Peach’s fingers pressed a fraction harder on the cold skin of the forearm. ‘I think you probably are, Pat, yes.’

‘I did that other traitor, you know. I got Dominic O’Connor. He didn’t live.’

‘You’re confessing to murder. Be careful here, Riordan.’

‘I don’t need to be careful. I’m a soldier, an avenging soldier. I carried out my orders. Those who matter will remember me.’

For a brief moment, the vision of glory which had driven his life energised the mortally wounded man and his voice rose above the whisper they had strained to hear. But the effort exhausted his dying brain and he drifted again into unconsciousness.

Peach spoke to him twice more, shifted his fingers on the wrist to feel the pulse which still moved faintly there, then nodded to the blue-clad figure who had appeared in the doorway of the quiet room. ‘We’ve finished here, Sister.’

NINETEEN

Lucy Peach said to her husband, ‘I didn’t much like Sarah O’Connor. But for what it’s worth, I didn’t feel she was a murderer.’
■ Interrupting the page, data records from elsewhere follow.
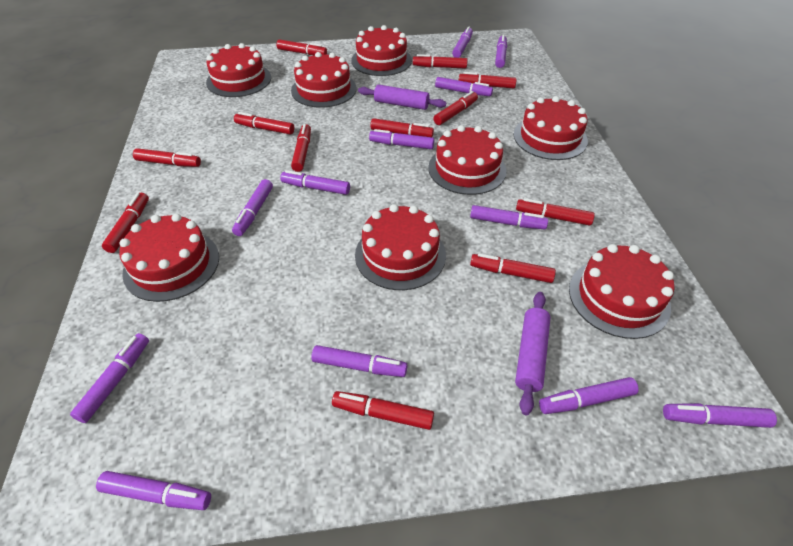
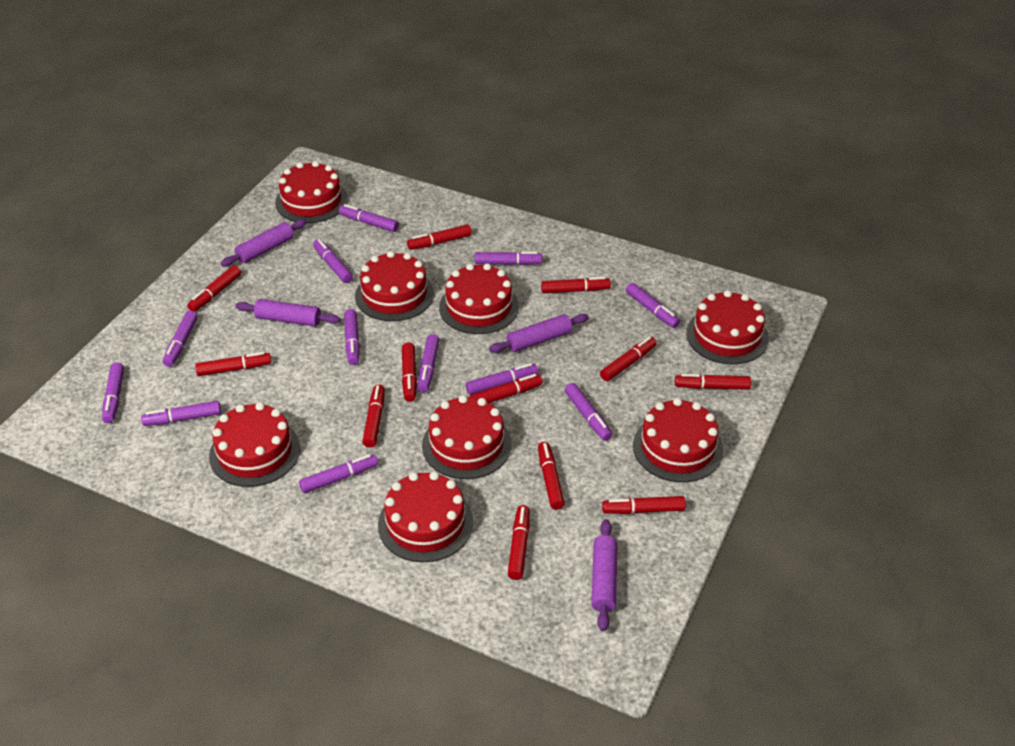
purple rolling pin: [358,85,446,110] [515,292,551,416] = 2 -> [221,219,307,267] [235,299,340,326] [489,314,589,353] [591,519,617,631] = 4

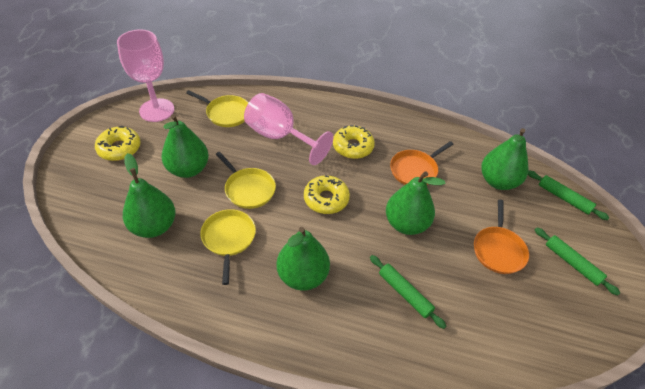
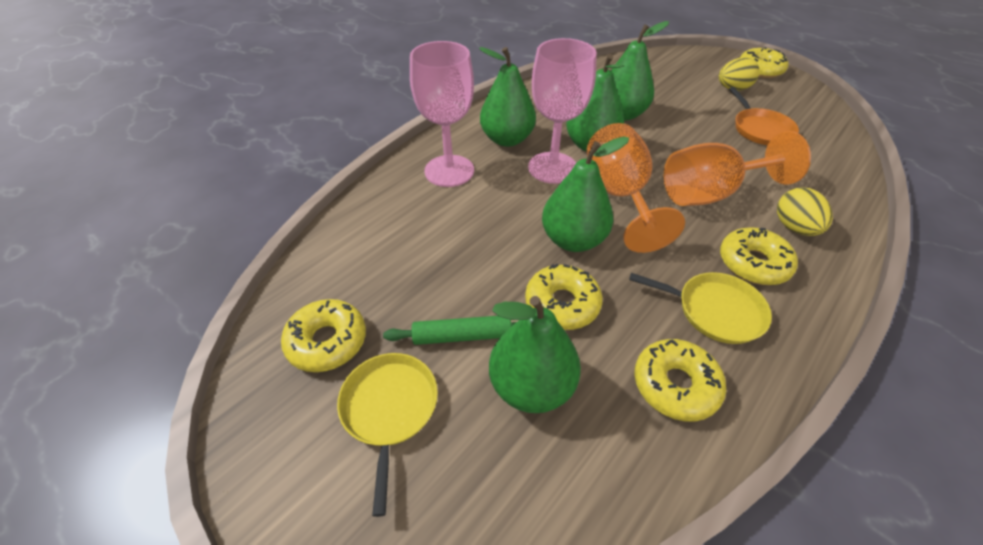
green rolling pin: [370,255,446,329] [528,171,609,220] [535,227,620,296] = 3 -> [383,316,516,345] = 1
orange goblet: none = 0 -> [587,123,685,253] [664,131,811,206] = 2
orange pan: [390,141,453,185] [474,200,529,274] = 2 -> [729,87,799,145] = 1
yellow donut: [95,126,141,161] [304,175,350,214] [333,125,375,159] = 3 -> [281,299,366,372] [525,264,603,330] [634,339,726,422] [720,227,798,285] [740,47,789,78] = 5
yellow egg: none = 0 -> [719,58,760,91] [777,187,833,236] = 2
yellow pan: [186,90,248,127] [200,209,256,285] [216,152,276,209] = 3 -> [337,353,438,517] [629,272,772,344] = 2

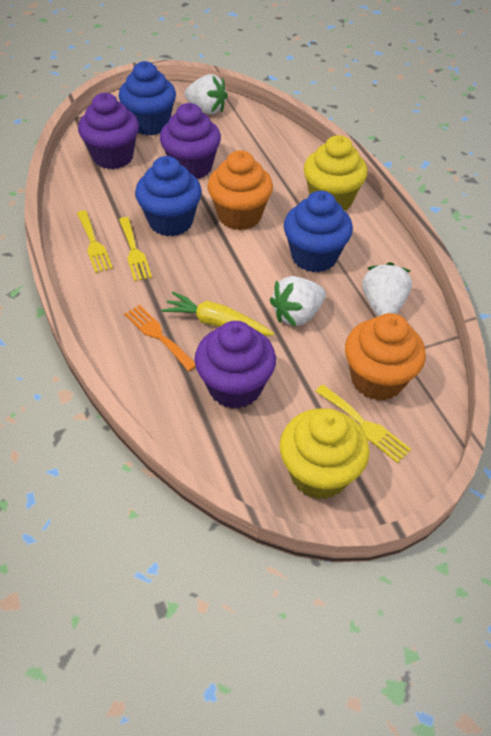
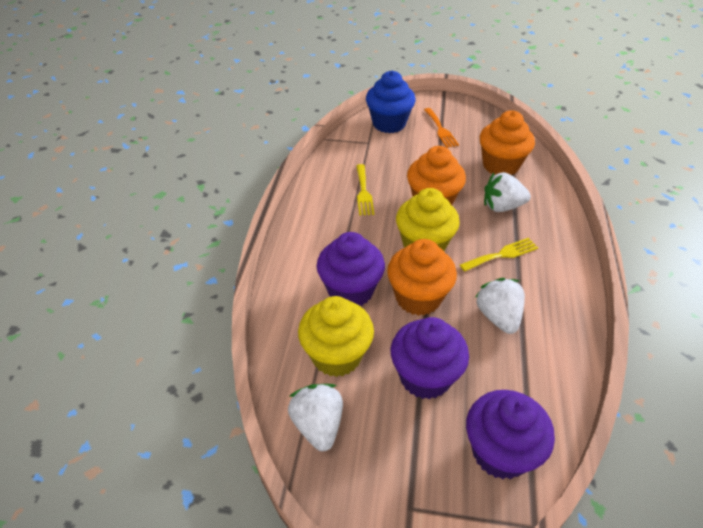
blue cupcake: [119,61,176,135] [135,156,202,236] [284,191,353,272] = 3 -> [366,71,416,133] = 1
orange cupcake: [207,150,273,230] [345,313,426,400] = 2 -> [387,239,457,316] [407,146,466,205] [480,110,535,175] = 3
yellow carrot: [161,292,274,336] = 1 -> none = 0
yellow fork: [77,210,113,273] [119,217,152,281] [315,385,411,463] = 3 -> [356,164,374,216] [460,238,538,272] = 2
Percy nodded. ‘We got a confession this afternoon. Patrick Riordan said in Manchester Royal Infirmary that he killed Dominic O’Connor, because he was a traitor to the republican cause.’

‘That lets her off the hook then.’

‘And Brian Jacobs and Jean Parker. And Ros O’Connor and John Alderson. Unless the confession was the last fling of a dying fanatic.’

As if to reinforce that idea, the phone rang two minutes later. Patrick Riordan had died twenty minutes earlier, at eight twenty on that Saturday night. Neither Lucy nor Percy spoke for a little while; they were silenced by the finality of death, despite their familiarity with it. Then Lucy said, ‘You’ll get your weekends back — be able to play golf again. You’ve had a busy time with these two murders. I expect Tommy Tucker will want to call a news conference to brag about his efficiency.’

Percy, who was gazing towards the glory of the clear western sky as the long May day died slowly, gave only an abstracted smile, even at the mention of Tucker. He watched purple infringing on crimson for another minute before he said quietly, ‘I don’t believe Patrick Riordan killed Dominic O’Connor.’